Calcification has significant influence over cardiovascular diseases and interventions. Detailed characterization of calcification is thus desired for predictive modeling, but calcified heart meshes for physics-driven simulations are still often reconstructed using manual operations. This poses a major bottleneck for large-scale adoption of computational simulations for research or clinical use. To address this, we propose an end-to-end automated meshing algorithm that enables robust incorporation of patient-specific calcification onto a given heart mesh. The algorithm provides a substantial speed-up from several hours of manual meshing to $\sim$1 minute of automated computation, and it solves an important problem that cannot be addressed with recent template registration-based heart meshing techniques. We validated our final calcified heart meshes with extensive simulations, demonstrating our ability to accurately model patient-specific aortic stenosis and Transcatheter Aortic Valve Replacement. Our method may serve as an important tool for accelerating the development and usage of physics-driven simulations for cardiac digital twins.

Figures (4)

• Figure 1: (a) The main overview of C-MAC. Starting from a 3D CTA, a patient-specific heart volumetric mesh is first generated using DeepCarve. The resulting heart mesh is used to aid the voxelgrid segmentation of calcification, as well as to generate the background mesh for DMTet. The SDF values are first initialized by sampling the voxelgrid segmentation at each node of the background grid, and subsequently the node coordinates and nodal SDF values are optimized for better element quality. The resulting DMTet output mesh is further processed via node-based remeshing to generate the final input for tetrahedralization. The details of each process can be found in the main text and later figures. (b) C-MAC robustly and automatically incorporates a voxelgrid segmentation into an existing mesh without changing the original mesh topology. Here, we demonstrate its performance using two vastly different calcification segmentations (orange) and complex aortic valve meshes (gray).

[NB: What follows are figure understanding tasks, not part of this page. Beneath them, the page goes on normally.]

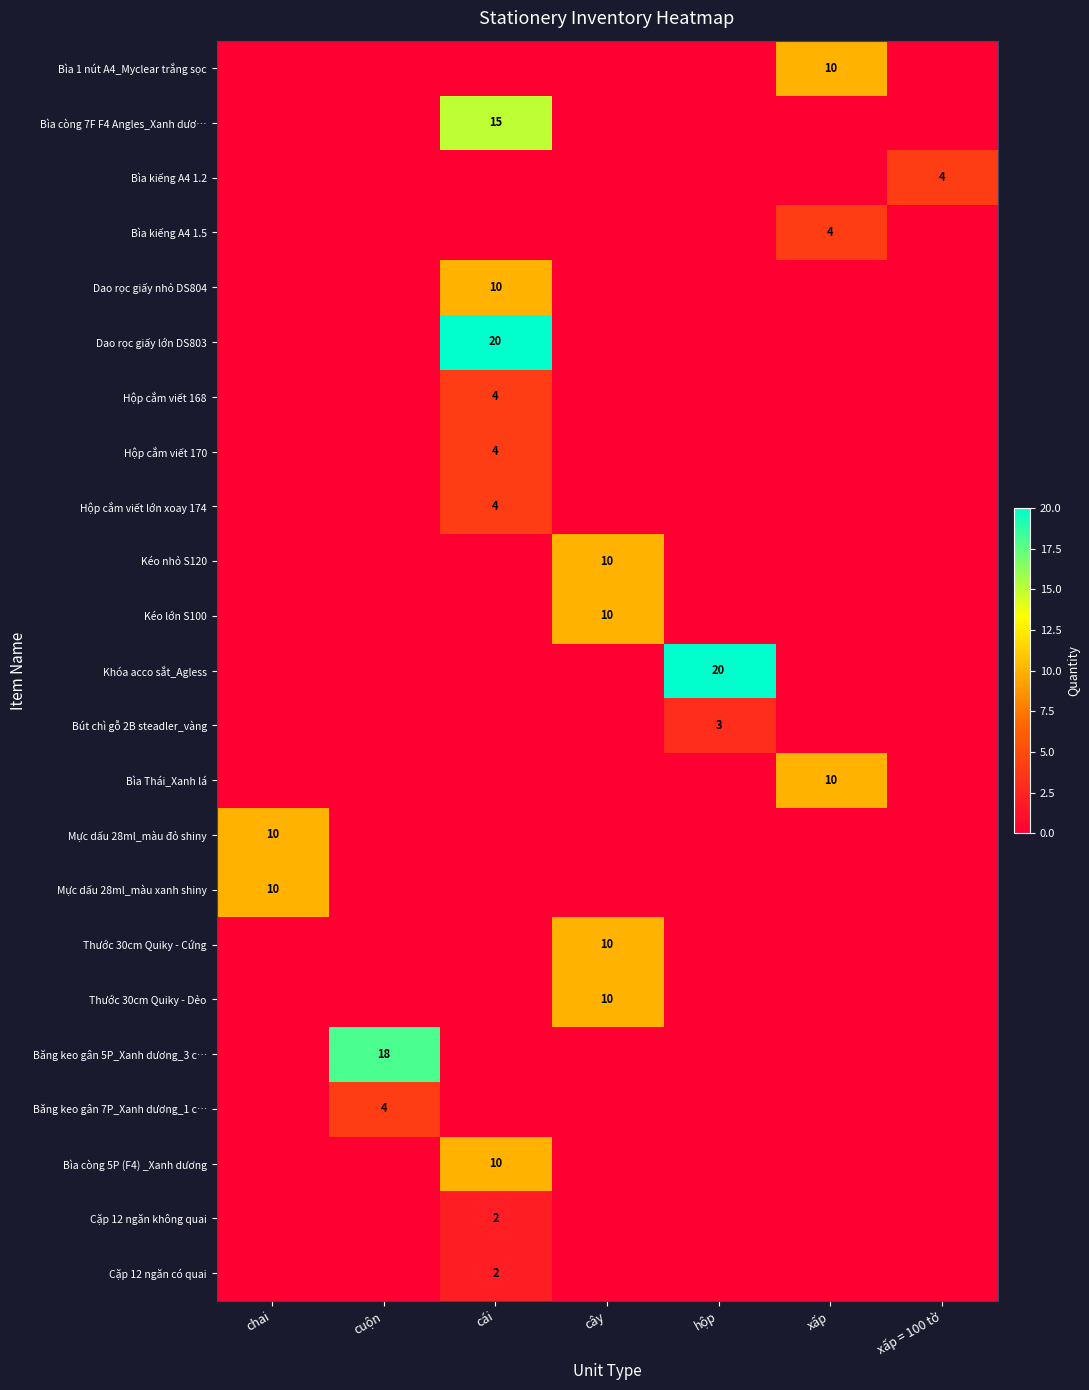

How many distinct data groups are displayed?

23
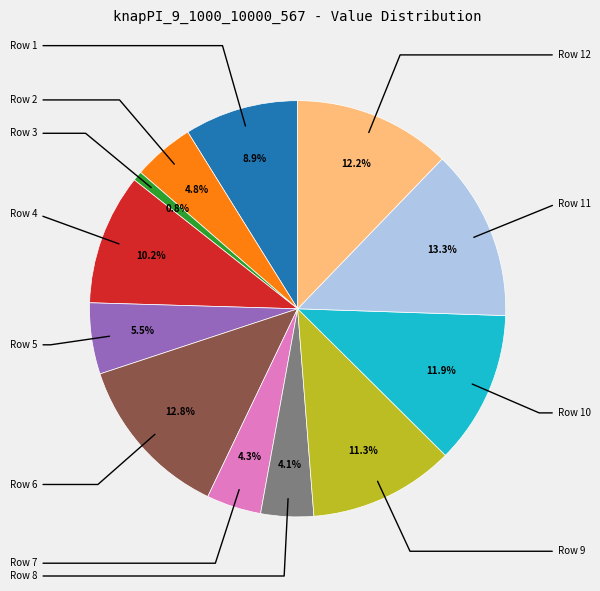

How many slices are in this pie chart?

12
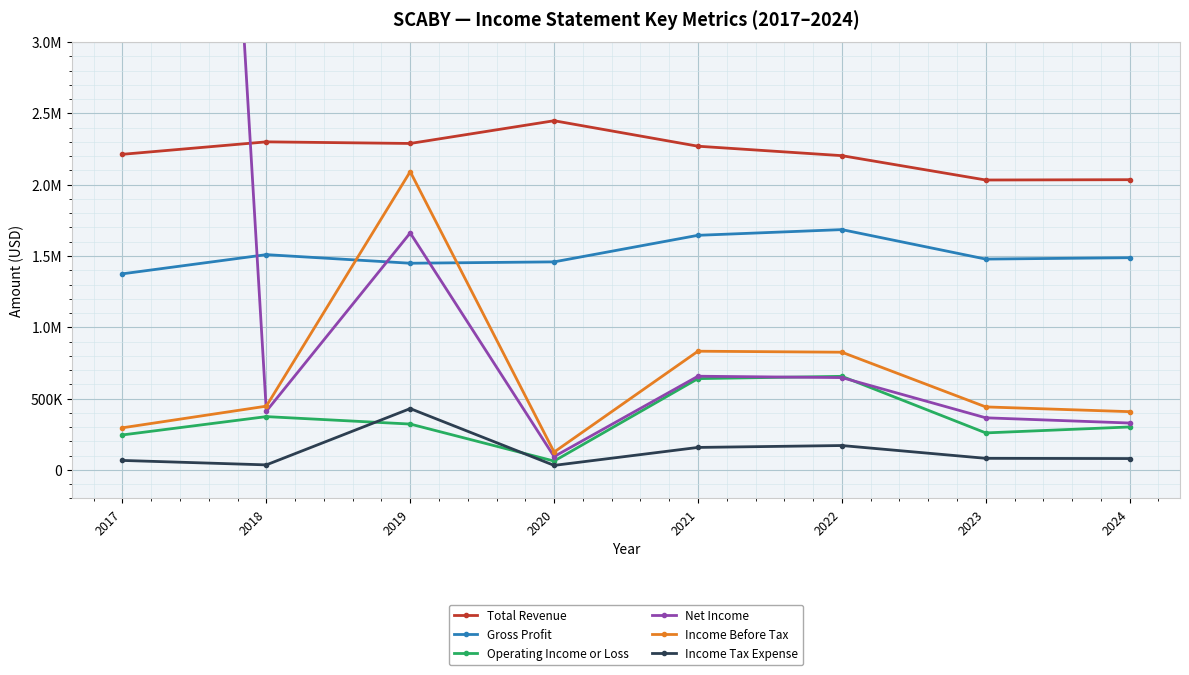

Which series ends up on top after the final intersection of Net Income and Gross Profit?

Gross Profit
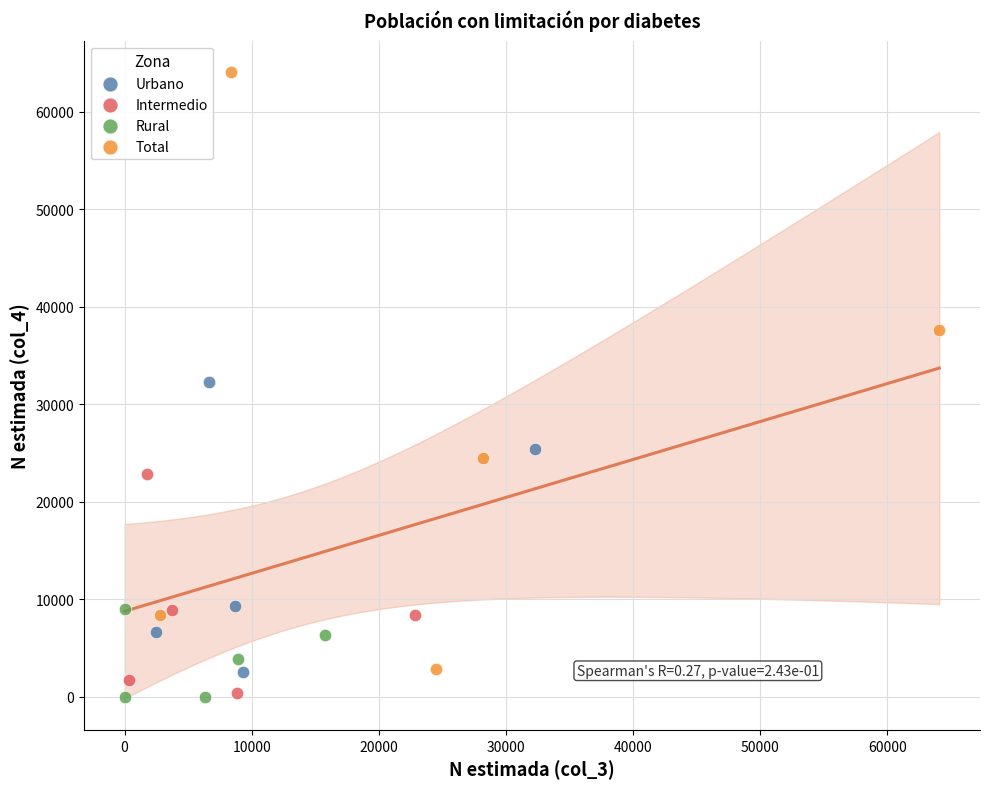

Which series has the largest Y range (max minus min)?

Total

• Figure 2: (a) Qualitative evaluation of the spatial accuracy of calcification using two image slice views for two test-set patients. GT: ground-truth segmentation, DL: deep learning segmentation using "GDL (ours)", post: result of PostProcessCa2Seg using either GT or DL as the initial segmentation, final: result of the full C-MAC. Yellow: calcification, red: partial LV myocardium, blue: aorta, (green, orange, purple): aortic valve leaflets. (b) Highlighting the effects of PostProcessCa2Seg on one test-set patient. The first two columns are two different 2D-slice views, and the third column is a 3D view of the aortic valve. (c) Visualizing the effect of PostProcessCa2Seg on the final C-MAC mesh. Purple dots indicate merged nodes between the calcification and the heart mesh. This example illustrates both the benefit and drawback of our post-processing algorithm. Benefit: improved anatomical consistency with the surrounding heart tissue. Drawback: some overestimation of calcified regions.

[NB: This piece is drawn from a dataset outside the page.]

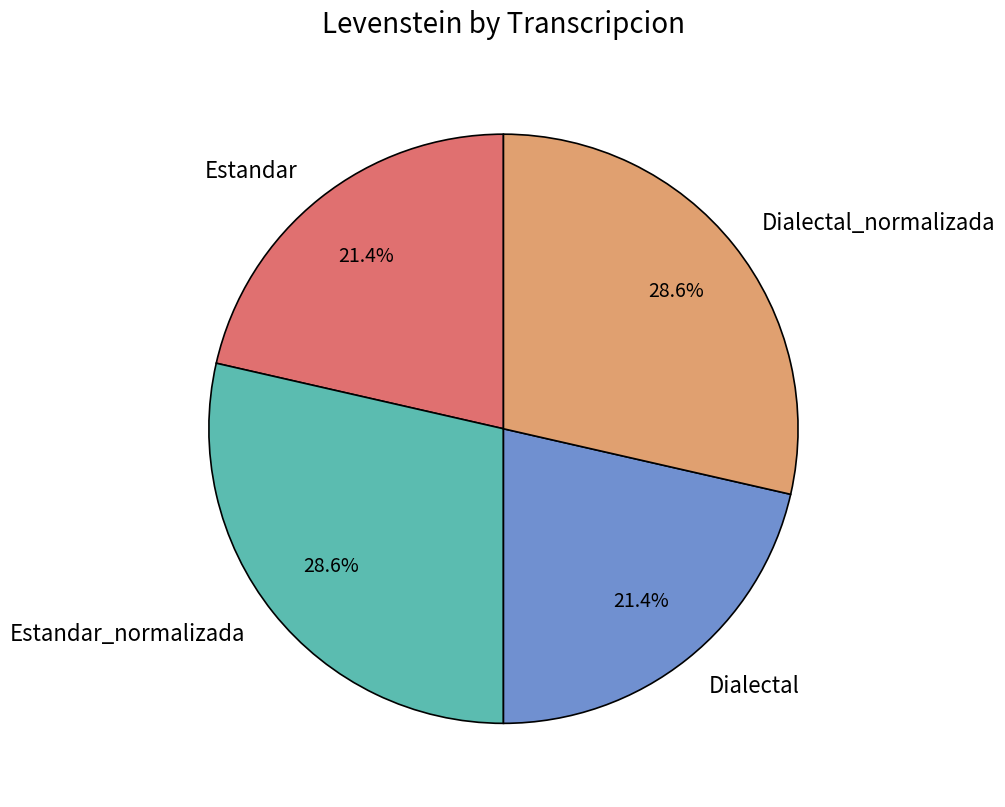

To the nearest percent, what portion does Estandar_normalizada represent?

29%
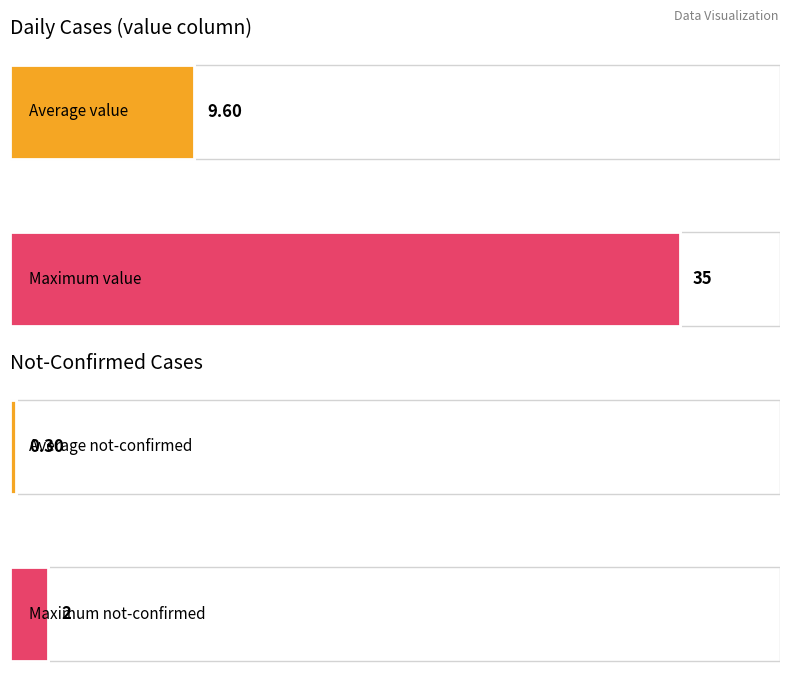

What are all the series names shown in the legend?

value, not-confirmed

• Figure 3: (a) Illustration of the background mesh generation process. From left to right: patient-specific mesh of the aorta + aortic valve leaflets, TetGen input generated by combining the exterior surface and an offset surface from the original geometry, preliminary background mesh generated by TetGen and hollowing, and final background mesh after adding a “fake” vertex to the exterior surface elements of the preliminary mesh. All meshes are clipped at a viewing plane for visualization purposes. (b) The three main sequential steps for anatomically consistent surface meshing. From left to right: initial inputs of patient-specific aorta + aortic valve leaflets (gray) and voxelgrid segmentation of calcification (red), initial DMTet mesh with raw sampled SDF, optimized DMTet mesh, and final remeshed surface. Green box indicates the viewing region, and colored circles indicate noticeable regions of improvement after each step. (c) Baseline comparisons for the final mesh quality. Yellow: calcification, green: aortic valve leaflet. Top: front view, bottom: back view. Colored circles indicate the noticeable regions of improvement from each baseline to C-MAC.

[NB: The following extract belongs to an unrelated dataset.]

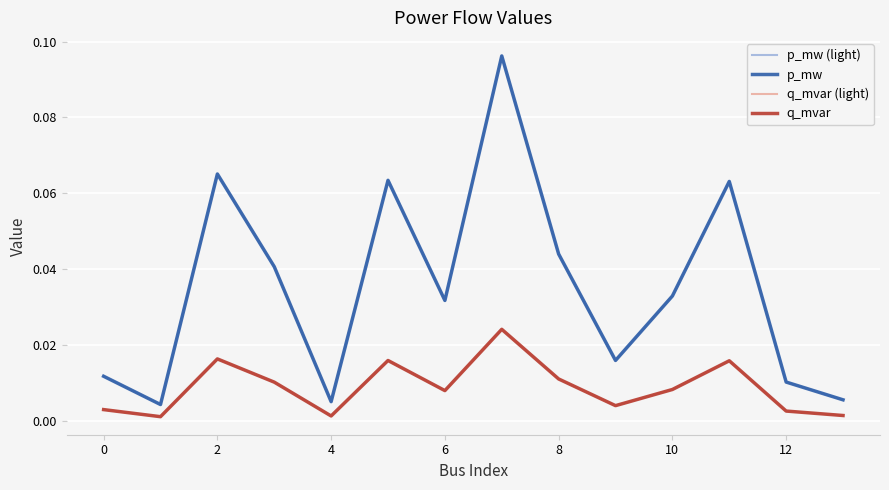

List the series in order of their peak value, lowest first.

q_mvar (light), q_mvar, p_mw (light), p_mw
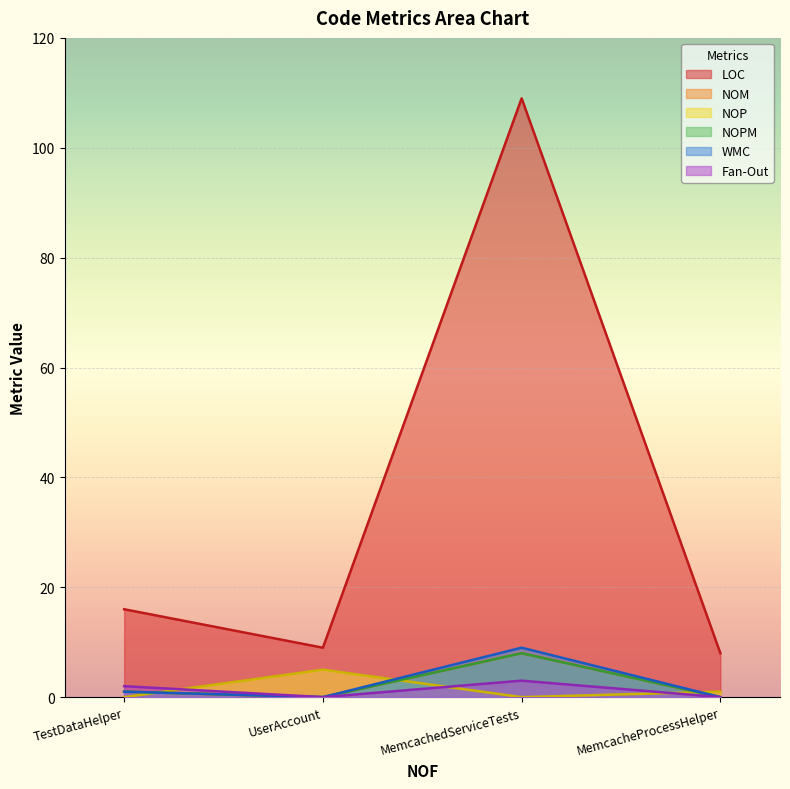

At which category is the sum across all series the highest?

MemcachedServiceTests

• Figure 4: (a) Valve opening simulations demonstrate the effects of calcification on the final leaflet positions. Yellow is the ground-truth calcification, left is the input valve geometry predicted by DeepCarve, and right is the deformed geometry after finite element analysis. Movement is clearly restricted near calcified regions. (b) Stress (top) and strain (bottom) analyses from valve opening simulations. Left is the Gaussian KDE plot of stress/strain vs. distance to calcification from the aggregate of 35 test-set patient simulations. Right is one test-set patient with stress/strain overlaid with the valve leaflets, plus the ground-truth calcification (gray) for reference. (c) TAVR stent deployment simulation results. Left: image and simulated geometry overlay. Right: maximum principal stress magnitudes plotted on the aortic valve leaflets for 10 different test-set patients.